Required action a>
Retype the following portion of the timerfd mailing-list message exactly, from "Verified. I've tried" up to and including "I would expect.".
+++
[<prev] [next>] [thread-next>] [day] [month] [year] [list]
Message-ID: <47614369.3060906@gmail.com>
Date: Thu, 13 Dec 2007 15:36:25 +0100
From: Michael Kerrisk <mtk.manpages@...glemail.com>
To: Davide Libenzi <davidel@...ilserver.org>,
Andrew Morton <akpm@...ux-foundation.org>
CC: lkml <linux-kernel@...r.kernel.org>, tytso@...nk.org,
Thomas Gleixner <tglx@...utronix.de>, Greg KH <gregkh@...e.de>,
Christoph Hellwig <hch@....de>,
Linux Torvalds <torvalds@...ux-foundation.org>
Subject: Tesing of / bugs in new timerfd API
Davide, Andrew,
I applied Davide's v3 patchset (sent into LKML on 25 Nov) against
2.4.24-rc3, and did various tests (all on x86). Several tests
were done using the program at the foot of this mail. Various others
were done by cobbling together bits of code that I haven't included
here.
In covering the tests I ran, and as a kind of proof of concept,
I'll treat the draft man page as the test spec.
I think I've found two bugs (look for the string "BUG" below), one
of which is a significant deviation from expected behavior. See
the comments below.
Cheers,
Michael
> SYNOPSIS
> #include <sys/timerfd.h>
>
> int timerfd_create(int clockid, int flags);
>
> int timerfd_settime(int fd, int flags,
> const struct itimerspec *new_value,
> struct itimerspec *curr_value);
>
> int timerfd_gettime(int fd,
> struct itimerspec *curr_value);
>
> DESCRIPTION
> These system calls create and operate on a timer that
> delivers timer expiration notifications via a file
> descriptor. They provide an alternative to the use of
> setitimer(2) or timer_create(3), with the advantage that
> the file descriptor may be monitored by select(2),
> poll(2), and epoll(7).
>
> The use of these three system calls is analogous to the
> use of timer_create(3), timer_settime(3), and timer_get-
> time(3). (There is no analog of timer_gettoverrun(3),
> since that functionality is provided by read(2), as
> described below.)
>
> timerfd_create()
> timerfd_create() creates a new timer object, and returns
> a file descriptor that refers to that timer. The
> clockid argument specifies the clock that is used to
> mark the progress of the timer, and must be either
> CLOCK_REALTIME or CLOCK_MONOTONIC.
Verified. I've tried creating various combinations of
CLOCK_REALTIME and CLOCK_MONOTONIC timers, both one shot
(it_interval is zero) and repeating (it_interval is non-zero),
and everything works as I would expect.
+++
Required action b>
Echo the lines of the rows below exactly, from the line with "에일리언의 일상 5**" up to and including the last line of the rows.
+++
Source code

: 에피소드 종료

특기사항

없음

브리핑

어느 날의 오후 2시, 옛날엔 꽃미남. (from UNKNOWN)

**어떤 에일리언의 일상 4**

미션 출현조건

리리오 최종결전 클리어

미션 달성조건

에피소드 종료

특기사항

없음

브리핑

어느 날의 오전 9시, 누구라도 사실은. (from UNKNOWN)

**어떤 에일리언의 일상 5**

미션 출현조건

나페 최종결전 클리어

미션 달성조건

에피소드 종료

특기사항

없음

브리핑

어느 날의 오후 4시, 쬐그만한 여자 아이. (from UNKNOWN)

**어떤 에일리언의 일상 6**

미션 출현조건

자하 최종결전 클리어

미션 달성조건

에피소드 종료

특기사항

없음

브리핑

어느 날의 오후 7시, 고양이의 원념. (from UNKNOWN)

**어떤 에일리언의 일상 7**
+++
Task output a>
Verified. I've tried creating various combinations of
CLOCK_REALTIME and CLOCK_MONOTONIC timers, both one shot
(it_interval is zero) and repeating (it_interval is non-zero),
and everything works as I would expect.

Task output b>
**어떤 에일리언의 일상 5**

미션 출현조건

나페 최종결전 클리어

미션 달성조건

에피소드 종료

특기사항

없음

브리핑

어느 날의 오후 4시, 쬐그만한 여자 아이. (from UNKNOWN)

**어떤 에일리언의 일상 6**

미션 출현조건

자하 최종결전 클리어

미션 달성조건

에피소드 종료

특기사항

없음

브리핑

어느 날의 오후 7시, 고양이의 원념. (from UNKNOWN)

**어떤 에일리언의 일상 7**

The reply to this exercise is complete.